TASK BRIEF: Copy out everything from the line containing "c virtuel, lequel" down to the line containing "L’atelier est animé", both included, with no changes.

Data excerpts
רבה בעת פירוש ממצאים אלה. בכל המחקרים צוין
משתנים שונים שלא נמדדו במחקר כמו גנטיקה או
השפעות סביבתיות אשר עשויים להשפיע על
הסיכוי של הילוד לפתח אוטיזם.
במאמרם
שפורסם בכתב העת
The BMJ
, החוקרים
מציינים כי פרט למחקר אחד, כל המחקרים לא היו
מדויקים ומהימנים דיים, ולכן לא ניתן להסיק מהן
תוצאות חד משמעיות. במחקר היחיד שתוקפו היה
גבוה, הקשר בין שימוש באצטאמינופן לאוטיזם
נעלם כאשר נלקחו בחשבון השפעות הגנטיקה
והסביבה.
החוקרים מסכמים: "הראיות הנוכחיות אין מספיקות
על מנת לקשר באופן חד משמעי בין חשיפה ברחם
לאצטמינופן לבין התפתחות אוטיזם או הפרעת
--
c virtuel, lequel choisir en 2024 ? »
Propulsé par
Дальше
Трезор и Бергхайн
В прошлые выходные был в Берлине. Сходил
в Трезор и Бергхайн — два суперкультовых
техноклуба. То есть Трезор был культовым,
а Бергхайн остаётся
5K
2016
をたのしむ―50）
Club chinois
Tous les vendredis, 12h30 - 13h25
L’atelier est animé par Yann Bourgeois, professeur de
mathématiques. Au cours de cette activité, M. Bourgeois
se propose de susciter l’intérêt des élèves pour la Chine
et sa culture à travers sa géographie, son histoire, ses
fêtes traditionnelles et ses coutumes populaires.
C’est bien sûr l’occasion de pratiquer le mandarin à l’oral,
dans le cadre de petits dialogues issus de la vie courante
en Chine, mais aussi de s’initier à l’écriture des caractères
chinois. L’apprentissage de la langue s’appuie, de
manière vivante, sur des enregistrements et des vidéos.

TASK RESPONSE:
c virtuel, lequel choisir en 2024 ? »
Propulsé par
Дальше
Трезор и Бергхайн
В прошлые выходные был в Берлине. Сходил
в Трезор и Бергхайн — два суперкультовых
техноклуба. То есть Трезор был культовым,
а Бергхайн остаётся
5K
2016
をたのしむ―50）
Club chinois
Tous les vendredis, 12h30 - 13h25
L’atelier est animé par Yann Bourgeois, professeur de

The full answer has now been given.